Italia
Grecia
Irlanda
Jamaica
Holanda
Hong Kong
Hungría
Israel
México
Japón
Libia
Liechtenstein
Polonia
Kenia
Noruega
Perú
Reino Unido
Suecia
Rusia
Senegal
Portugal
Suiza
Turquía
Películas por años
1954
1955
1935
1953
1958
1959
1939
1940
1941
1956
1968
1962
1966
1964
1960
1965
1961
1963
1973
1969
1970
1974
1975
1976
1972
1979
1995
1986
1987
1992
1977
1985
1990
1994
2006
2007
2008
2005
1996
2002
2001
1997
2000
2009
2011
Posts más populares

...

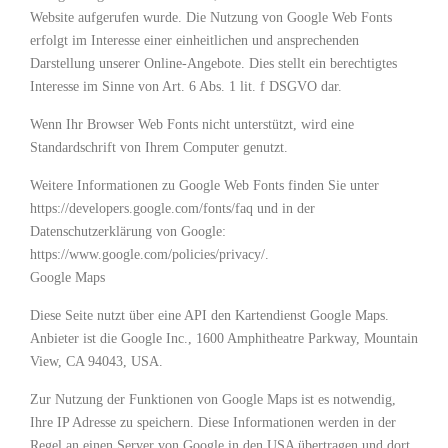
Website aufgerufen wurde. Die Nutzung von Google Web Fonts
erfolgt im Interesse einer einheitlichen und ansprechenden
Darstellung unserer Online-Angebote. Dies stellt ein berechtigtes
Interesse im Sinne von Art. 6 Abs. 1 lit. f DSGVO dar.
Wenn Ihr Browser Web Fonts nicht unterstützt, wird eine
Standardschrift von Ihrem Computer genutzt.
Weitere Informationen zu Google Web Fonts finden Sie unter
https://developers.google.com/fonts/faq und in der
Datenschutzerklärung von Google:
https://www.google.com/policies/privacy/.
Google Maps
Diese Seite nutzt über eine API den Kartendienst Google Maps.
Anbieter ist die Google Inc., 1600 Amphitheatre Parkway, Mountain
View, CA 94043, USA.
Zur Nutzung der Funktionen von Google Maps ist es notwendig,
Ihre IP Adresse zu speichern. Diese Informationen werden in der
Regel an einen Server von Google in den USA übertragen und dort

**TASK REQUIREMENTS**
Repeat, character for character, the lines of the material above from the line with "Interesse im Sinne" through the line with "Regel an einen".

**EXERCISE RESULT**
Interesse im Sinne von Art. 6 Abs. 1 lit. f DSGVO dar.
Wenn Ihr Browser Web Fonts nicht unterstützt, wird eine
Standardschrift von Ihrem Computer genutzt.
Weitere Informationen zu Google Web Fonts finden Sie unter
https://developers.google.com/fonts/faq und in der
Datenschutzerklärung von Google:
https://www.google.com/policies/privacy/.
Google Maps
Diese Seite nutzt über eine API den Kartendienst Google Maps.
Anbieter ist die Google Inc., 1600 Amphitheatre Parkway, Mountain
View, CA 94043, USA.
Zur Nutzung der Funktionen von Google Maps ist es notwendig,
Ihre IP Adresse zu speichern. Diese Informationen werden in der
Regel an einen Server von Google in den USA übertragen und dort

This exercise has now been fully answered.